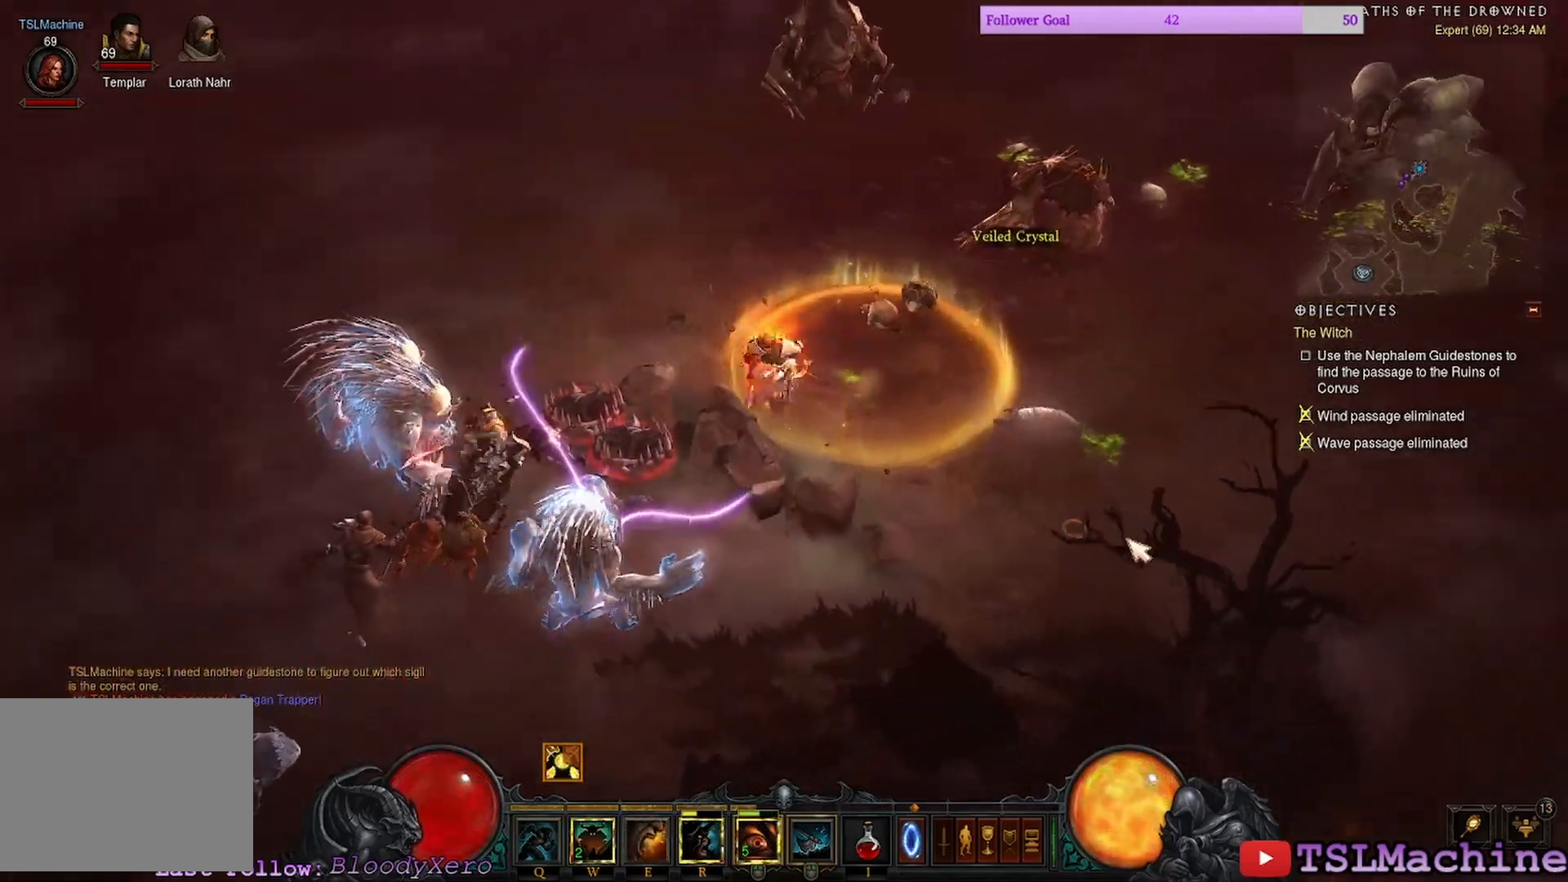
{"keys": [], "mouse": ["left"], "events": []}
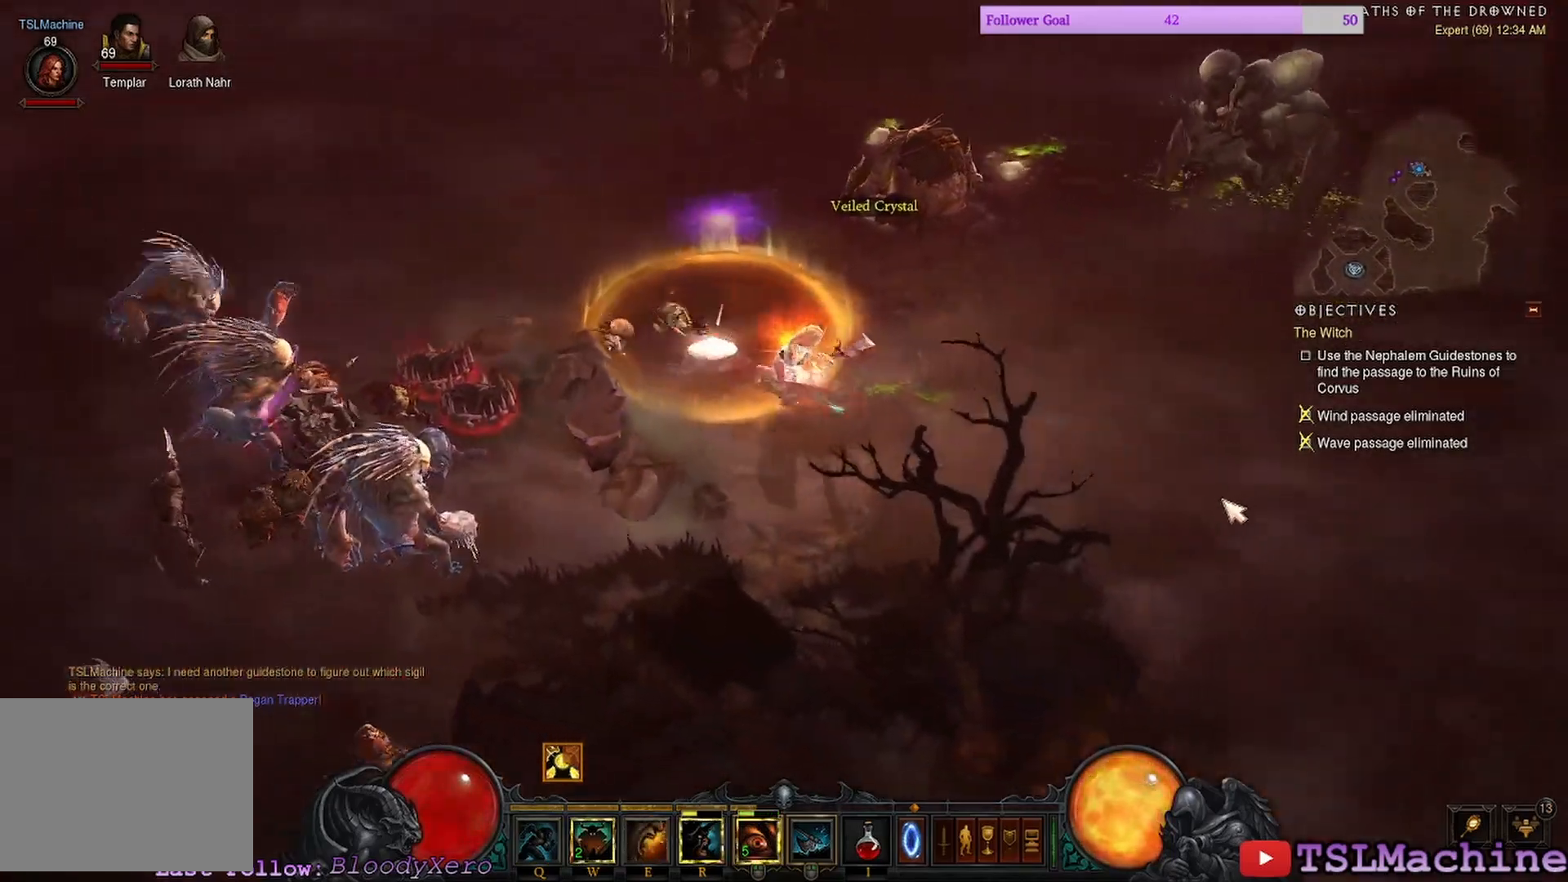
{"keys": [], "mouse": ["left"], "events": []}
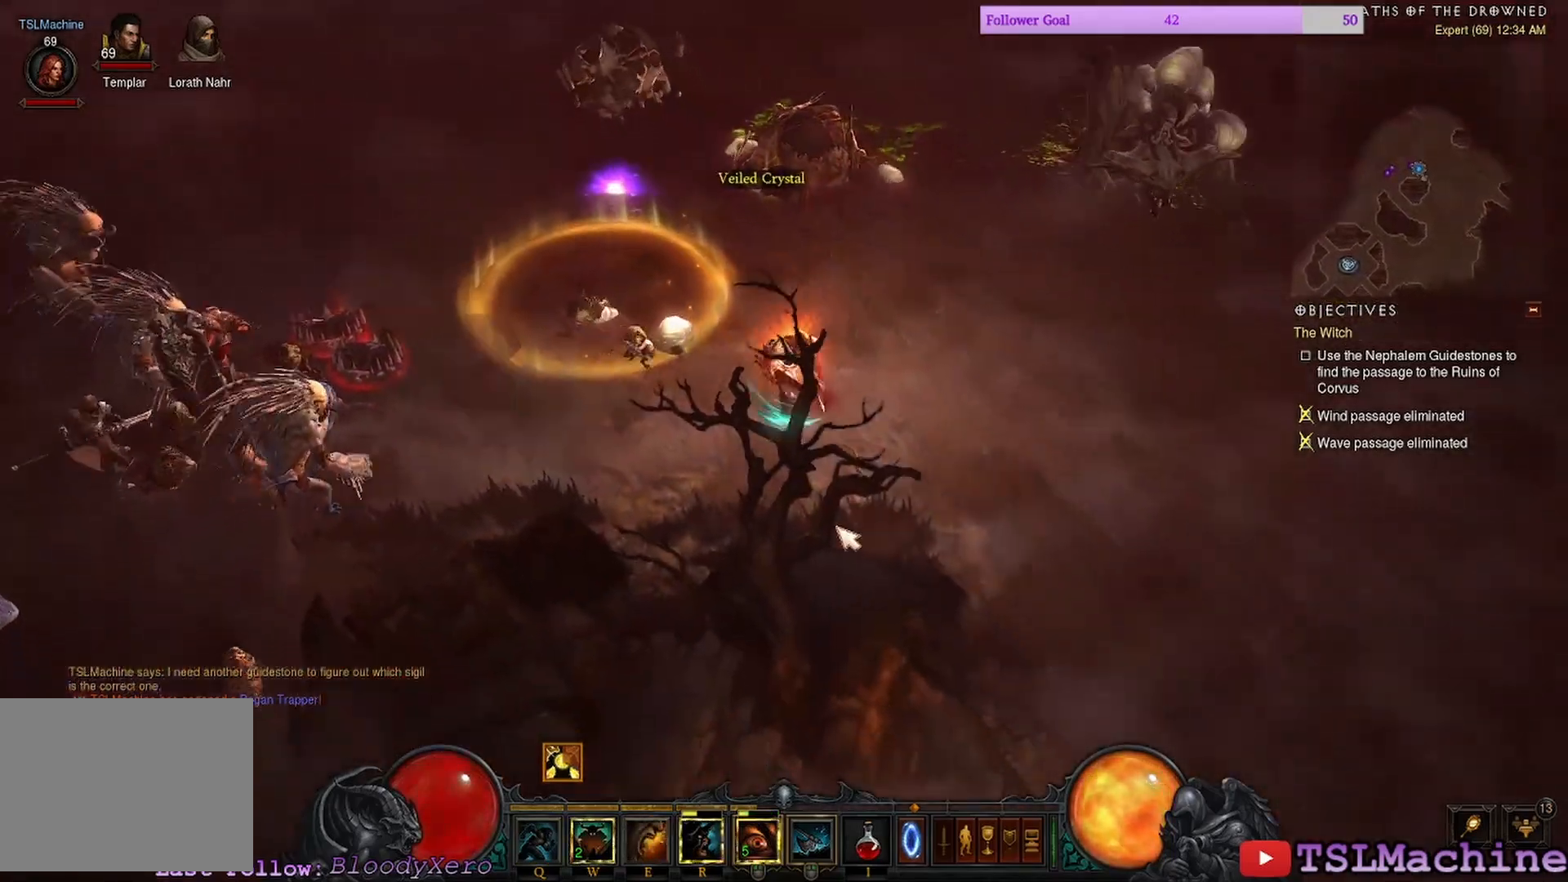
{"keys": [], "mouse": ["left"], "events": []}
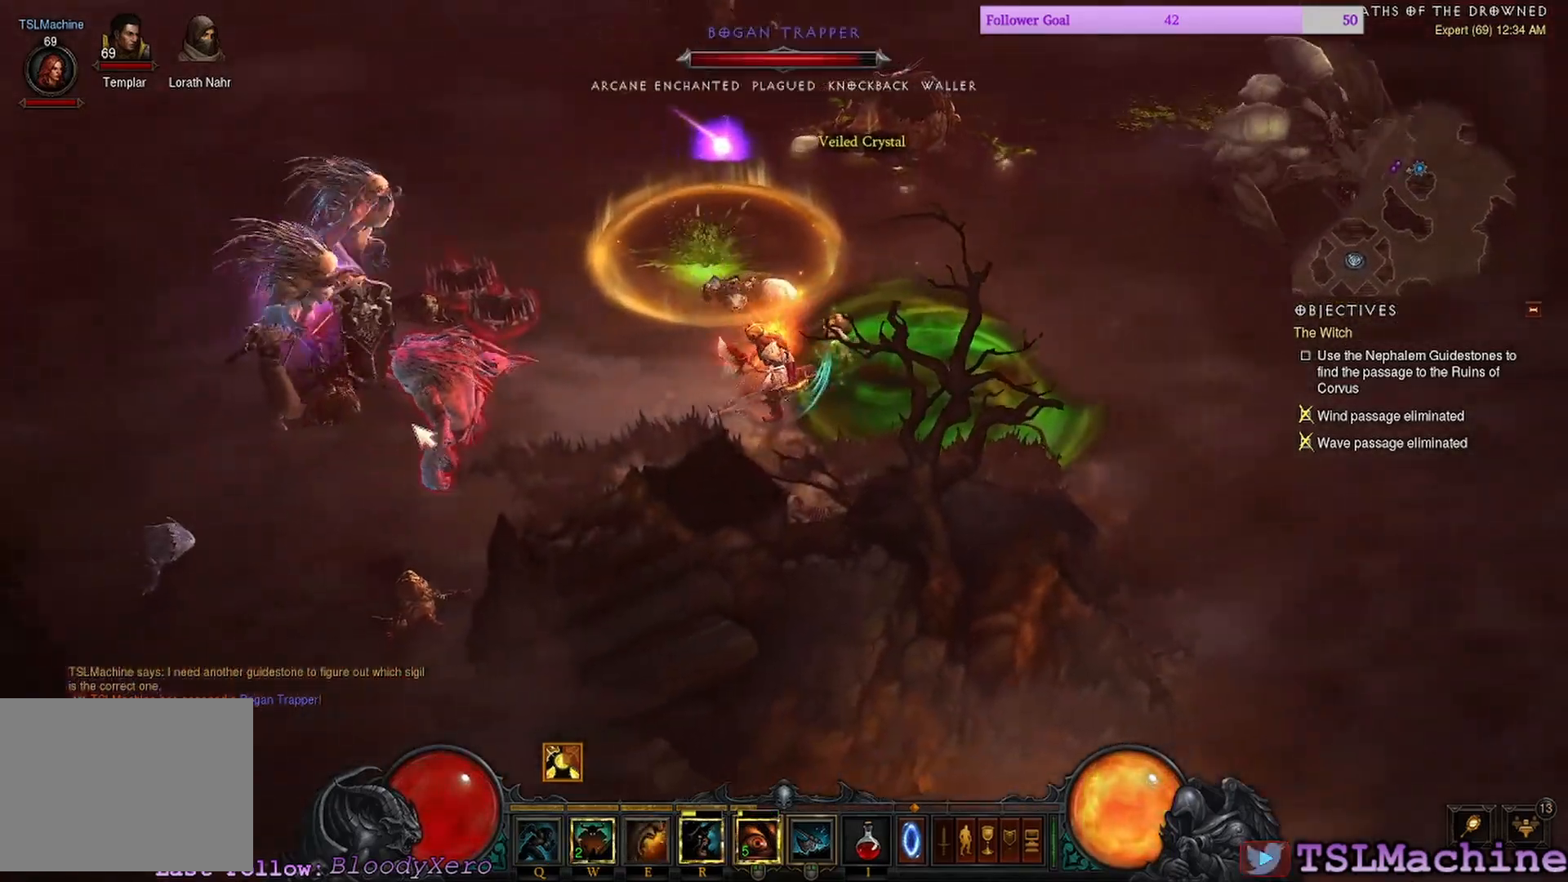
{"keys": [], "mouse": ["left", "right"], "events": [[434, "mouse_right", "down"]]}
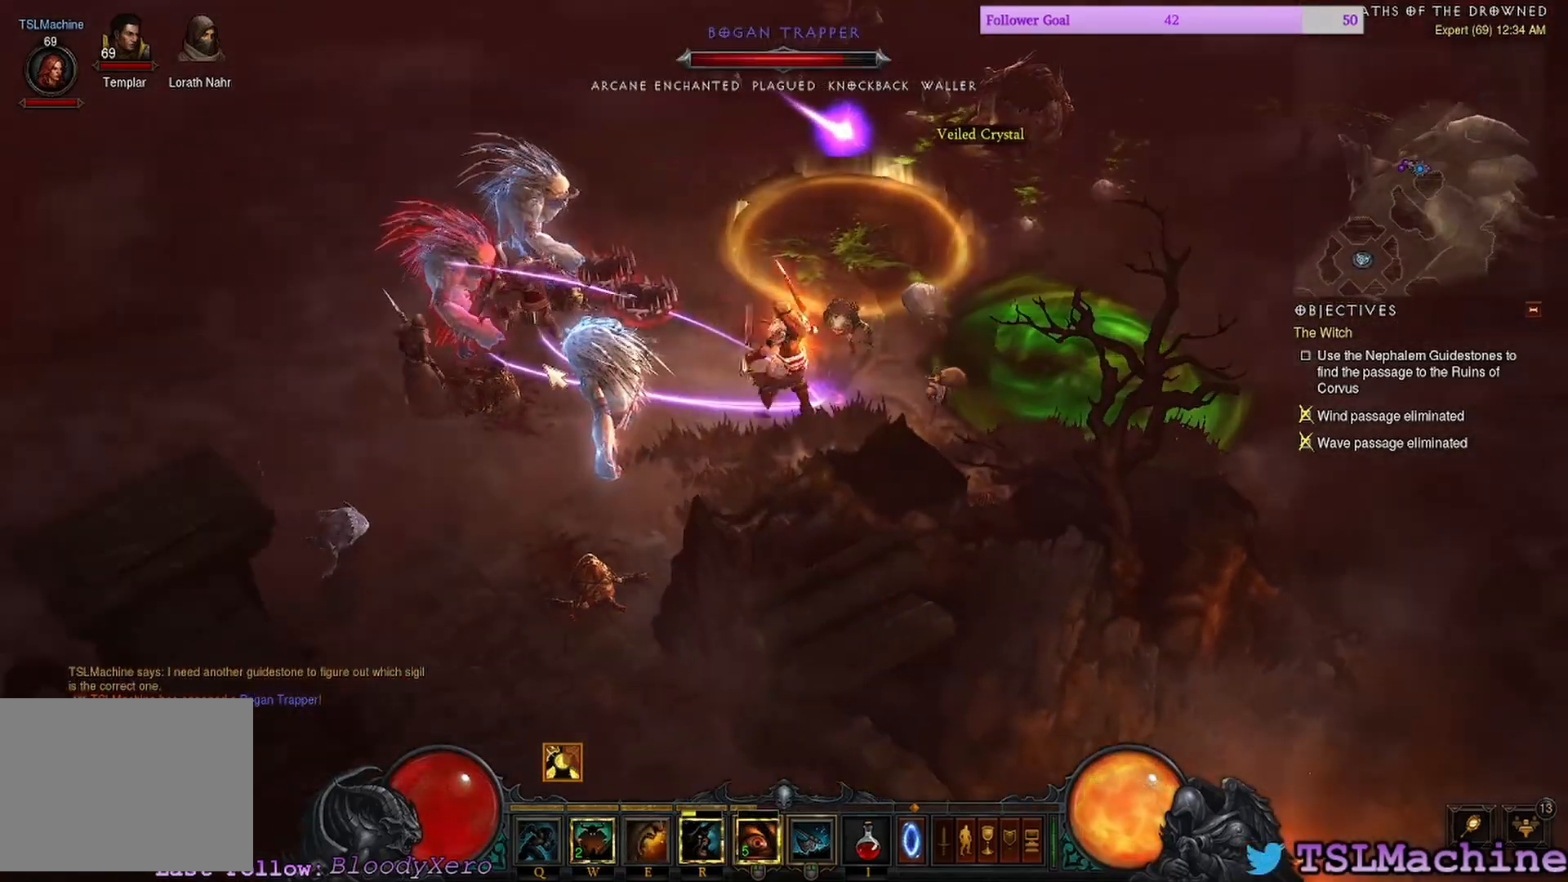
{"keys": [], "mouse": ["left"], "events": [[67, "mouse_left", "up"], [267, "mouse_left", "down"], [267, "mouse_right", "up"]]}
◆ ◆ ◆ ◆ ◆
:: TASK ITEM ::
Pictures in the entries are to be skipped, and everything else repeated word for word.

:: ANSWER BOX ::
{"keys": [], "mouse": ["left"], "events": []}
{"keys": [], "mouse": ["left"], "events": []}
{"keys": [], "mouse": ["left"], "events": []}
{"keys": [], "mouse": ["left", "right"], "events": [[434, "mouse_right", "down"]]}
{"keys": [], "mouse": ["left"], "events": [[67, "mouse_left", "up"], [267, "mouse_left", "down"], [267, "mouse_right", "up"]]}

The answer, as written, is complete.